Masalah utamanya bukan hanya soal kenaikan harga, melainkan ketidakpastian. Ketika harga bahan bakar sering berubah-ubah atau “naik-turun” tanpa peringatan yang cukup bagi masyarakat, perencanaan keuangan rumah tangga menjadi berantakan. Para pengemudi ojek online, sopir angkot, hingga pelaku UMKM adalah kelompok yang paling merasakan dampaknya. Selain itu, muncul pula keresahan mengenai ketersediaan BBM itu sendiri. Saat harga dikabarkan akan naik, sering kali kita melihat antrean panjang di SPBU. Fenomena ini menunjukkan adanya ketimpangan distribusi yang masih terjadi. Sering kali, hak masyarakat untuk mendapatkan BBM dengan harga yang terjangkau justru terganggu oleh oknum yang menimbun stok demi keuntungan pribadi.

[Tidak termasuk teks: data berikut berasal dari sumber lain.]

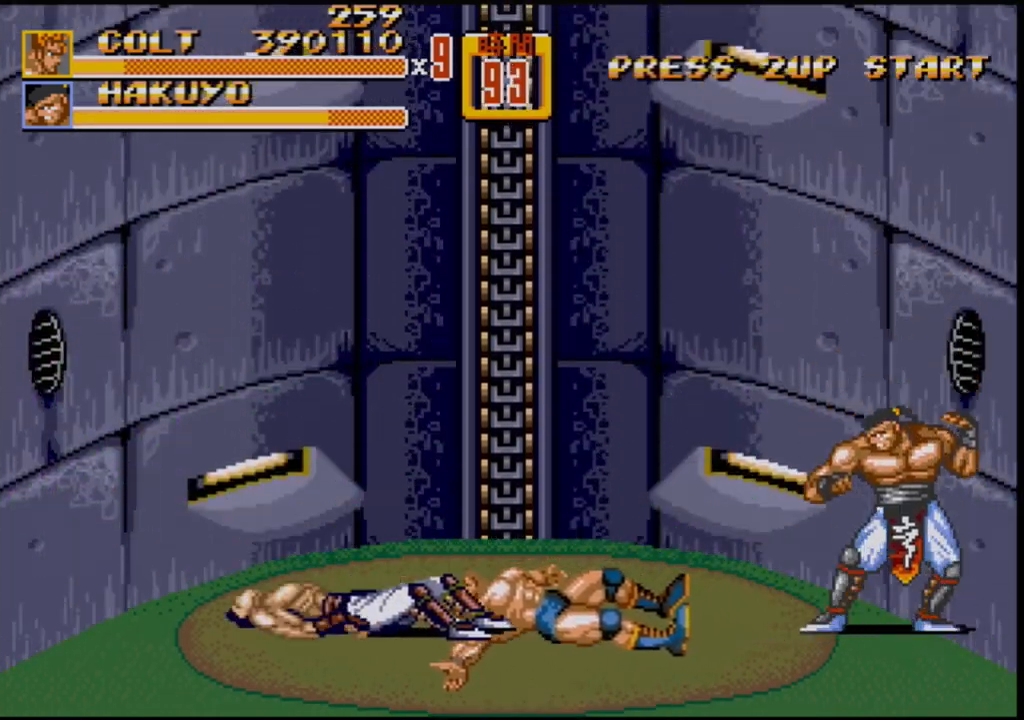
{"buttons": ["DPAD_LEFT"], "events": [[150, "DPAD_LEFT", "down"]]}
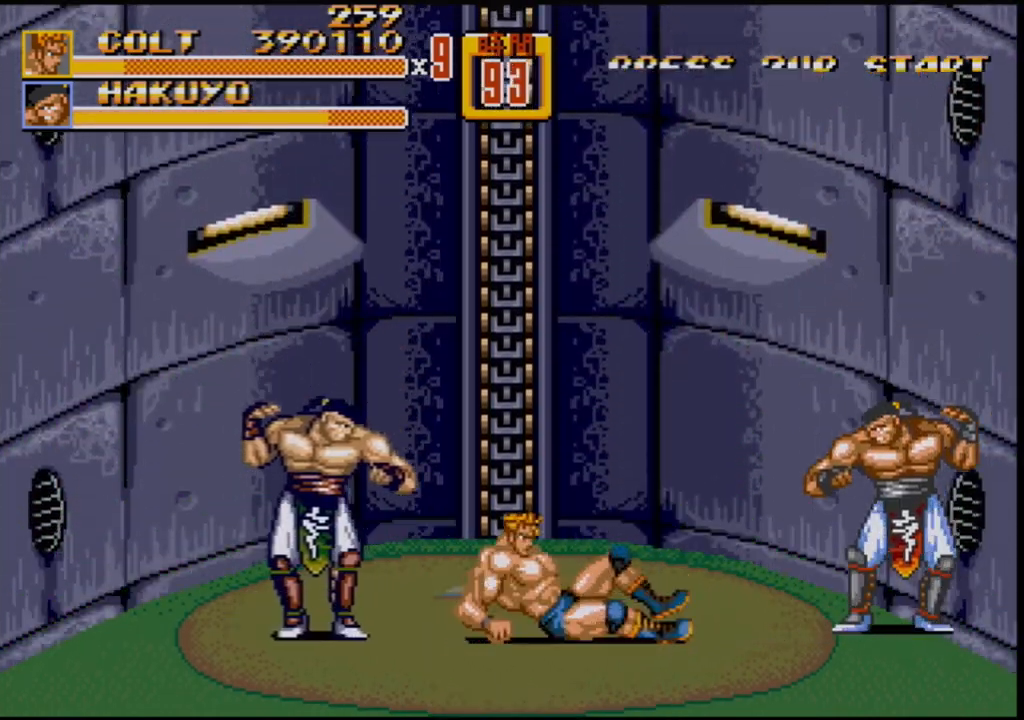
{"buttons": ["DPAD_LEFT"], "events": []}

Dalam konteks bernegara, pemerintah tentu memiliki pertimbangan fiskal mengapa harga harus disesuaikan. Namun, sebagai masyarakat, kita pun memiliki hak untuk mendapatkan penjelasan yang jujur dan transparan. Bahasa kebijakan yang sering kali terlalu formal dan berbelit-belit justru membuat jarak antara pemerintah dan rakyat semakin lebar. Di sinilah pentingnya komunikasi publik yang baik. Pemerintah tidak hanya dituntut untuk mengambil keputusan yang benar secara ekonomi, tetapi juga harus mampu menyampaikannya dengan bahasa yang mudah dipahami. Bahwa kenaikan harga ini dilakukan demi kesehatan anggaran negara bukanlah sekadar alasan administratif, melainkan harus dibarengi dengan komitmen nyata dalam menjaga stabilitas harga barang kebutuhan pokok lainnya agar tidak semakin mencekik rakyat kecil.
Lebih jauh lagi, perlindungan terhadap konsumen dalam situasi ini menjadi sangat krusial. Negara harus hadir untuk memastikan bahwa tidak ada praktik-praktik curang, seperti pengurangan takaran di SPBU atau penimbunan oleh oknum yang memanfaatkan situasi pasar yang sedang bergejolak. Tanpa pengawasan yang ketat dan sanksi yang tegas, kebijakan penyesuaian harga hanya akan menjadi beban yang ditanggung sendirian oleh masyarakat.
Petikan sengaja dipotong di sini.